Richard Dawkins is an evolutionary biologist and the former Charles Simonyi Professor of the Public Understanding of Science at Oxford University. He is the author of several of modern science's essential texts, including The Selfish Gene (1976) and The God Delusion (2006). Born in Nairobi, Kenya, Dawkins eventually graduated with a degree in zoology from Balliol College, Oxford, and then earned a masters degree and the doctorate from Oxford University. He has recently left his teaching duties to write and manage his foundation, The Richard Dawkins Foundation for Reason and Science, full-time. 

Transcript

QuestionHave you ever started any projects that were did not complete?

Richard Dawkins: Yes. I have begun several projects which were never completed, not necessarily because they failed, but because I got interested in other things. And some of them were looking quite promising. For example, I began a project on the song of crickets; this was when I was still working in a department of animal behavior. Crickets sing by vibrating their wings against each other, and different species of crickets have a different pattern of song, which they control by the movement of the wings. And I was working on South Pacific crickets -- not in the South Pacific; I had a colony of them in Oxford. And this particular cricket, Teleogryllus oceanicus, has a rather complicated song. It says PRR-prr-prr-prr-prr-prr-prr, PRR-prr-prr-prr-prr-prr-prr, PRR-prr-prr-prr-prr-prr. And that just goes on and on and on. And I wanted to know how important the details of that song were. Did it really have to have that particular pattern? And the answer was probably yes, because it was unique to that species. Related species have a different kind of song. For example, Teleogryllus commodus, a related species, said PRR-prr, PRR-prr, PRR-prr. And presumably the difference between those two crickets was significant. What I did was to write a computer program to make a computer sing like a cricket, and in which you could easily program in, using a simple sort of language which I devised, for making any cricket song you like.

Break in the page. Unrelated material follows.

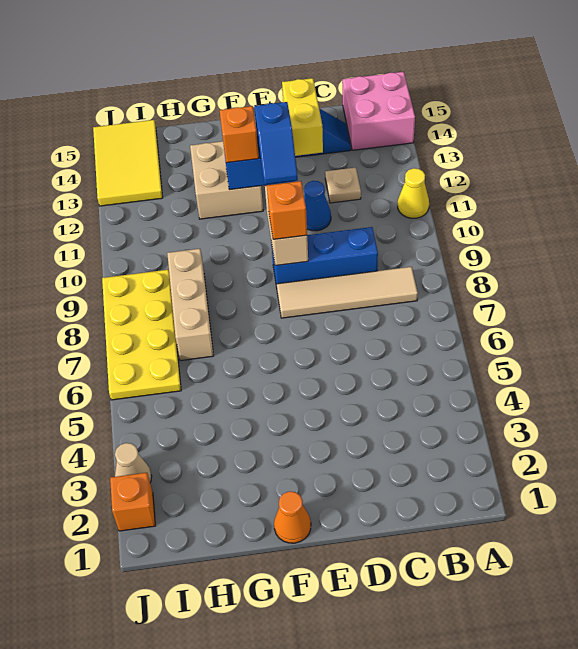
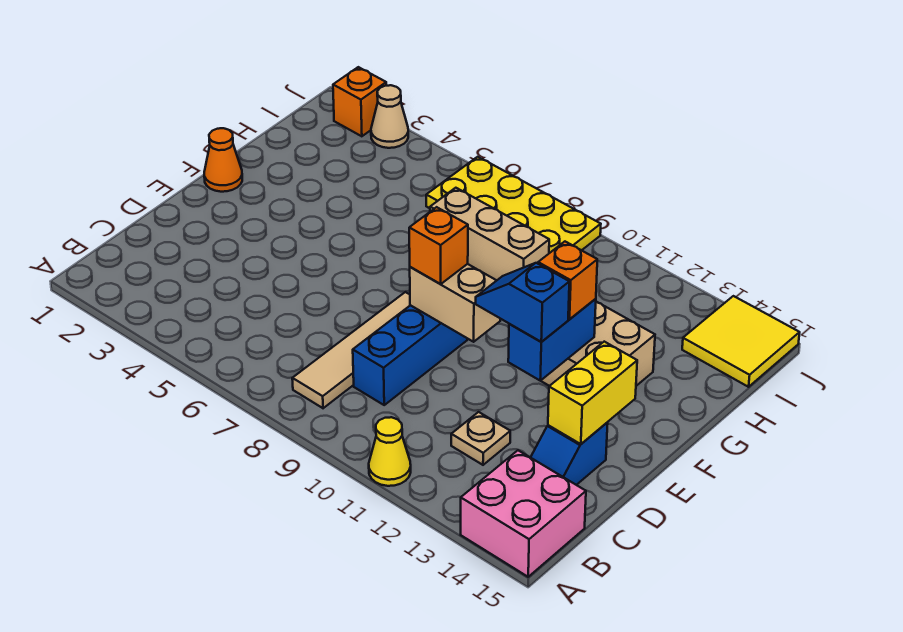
blue 1x1 cone [304,181,331,231] -> none
yellow 1x2 brick [282,78,323,156] -> yellow 1x2 brick turned to [548,342,637,444]
yellow 2x3 tile [93,120,163,206] -> yellow 2x2 tile [682,296,800,387]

So, I was able to program quickly the song of Teleogryllus oceanicus, Teleogryllus commodus, various species of gryllus and so on. And then I devised a method for measuring the attractiveness of these songs, and it was a very light seesaw made of sort of balsa wood, very light balsa wood, and at each end of the seesaw was a loudspeaker which could be made to play artificial cricket song. And you put a cricket inside the seesaw. As the cricket walked along the seesaw towards the song, the seesaw tilted and made an electrical contact, which was counted as one approach to that loudspeaker. At that point or shortly afterwards, the computer would change to making the song come out of the other loudspeaker, whereupon the cricket would turn around and walk the other way, and then the seesaw would tilt the other way. So the number of tilts of the seesaw was a measure of the attractiveness of the song. So I had it all set up to measure the rival attractiveness of different kinds of song. But then I can't remember what happened, and I switched to some other piece of research. So that piece of research was never actually done. But the apparatus that I developed and the computer program that I wrote to sing like a cricket was all working. Now it's lost for ever because it was done on now-outdated computers. You can't get that kind of computer any more. And so that's gone. 

Recorded on: October 21, 2009. Interviewed by Paul Hoffman.